I haven't seen any TCD yet.  Sure I will.  Just going to monitor for now.  Yeah this one tract makes me feel like I am in S Indiana or N Missouri  or something.  Crazy nice.  Going to take 50% of the stems and see if the younger stems release.  According to my contacts in MO they should release and grow quickly.  We'll see.  Maybe come back and do it again in 10 years.  Surprised no one on here is a walnut logger from there.
Liking Walnut

nativewolf

Quote from: Resonator on February 02, 2018, 02:00:39 PM
"Highly valuable Black Walnut tree!" :laugh:

Sometimes...sometimes they are right.  In this case, the logger tried to tell her she had scrawny walnut; "not worth much".  Some people give us all a bad name.
Liking Walnut

VirginiaFarm

Quote from: nativewolf on February 02, 2018, 12:00:30 PM


Nice old tree, found 20 others close to it but this was the king of this old field.

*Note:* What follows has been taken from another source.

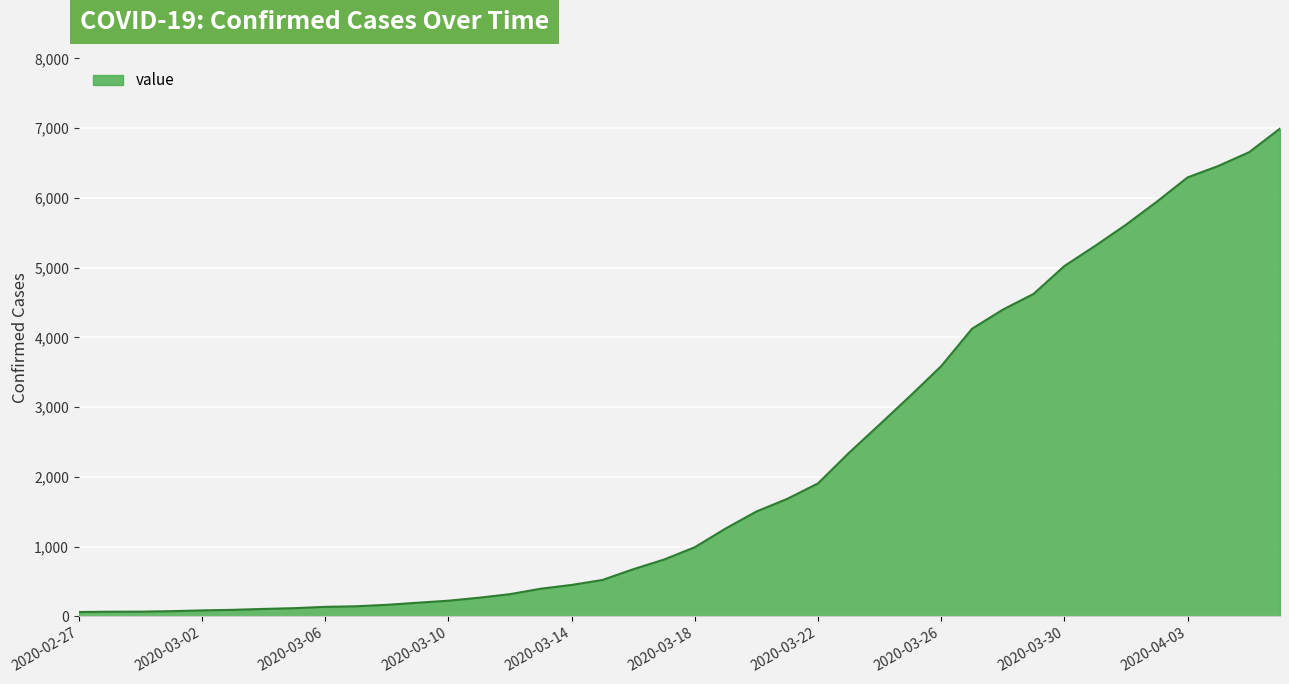

What is the maximum value shown in the chart?

6995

Another beautiful specimen. So for the scrawny trees nearby and perhaps the one right next to this tree- are those being taken out because of their crooks and defects or left in the hopes of encouraging younger ones to grow straight?

SW Oh Logger

Quote from: nativewolf on February 02, 2018, 11:08:56 PM
Quote from: Wudman on February 02, 2018, 01:27:06 PM
Are you seeing any issues with Thousand Canker Disease?  We have a quarantine in place in the Greater Richmond area and surrounding counties.  I know there is a quarantine area around Prince William County, Falls Church, Fairfax, & Manassas.  One more thing to wipe out our resources.  By the way.....nice walnut.  I have a couple of small ones in my pond that sunk.  I need to fish them out.

Wudman

I haven't seen any TCD yet.  Sure I will.  Just going to monitor for now.  Yeah this one tract makes me feel like I am in S Indiana or N Missouri  or something.  Crazy nice.  Going to take 50% of the stems and see if the younger stems release.  According to my contacts in MO they should release and grow quickly.  We'll see.  Maybe come back and do it again in 10 years.  Surprised no one on here is a walnut logger from there.
I'm not from MO, but S/W Ohio where we cut preety good walnut at times--some really big old trees also that have been passed over yrs. ago. The farmland is rich here, a different type of soil than MO.  I've cut walnut for nearly 40 yrs. now, still cutting. We have fairly good competition for our logs--maybe your area isn't know for walnut primarily although those youv'e look great! Hows the peck, the sap, any pins on that big one--is that a "wing" there to your right or just a small seam? Hope it cuts good--don't give up on buyers, keep looking further away from your main area. By the way, are you in the greater Warrenton area? Our youngest son lives in Arlington, we are often up there visiting him. Maybe I could contact you  up there sometime?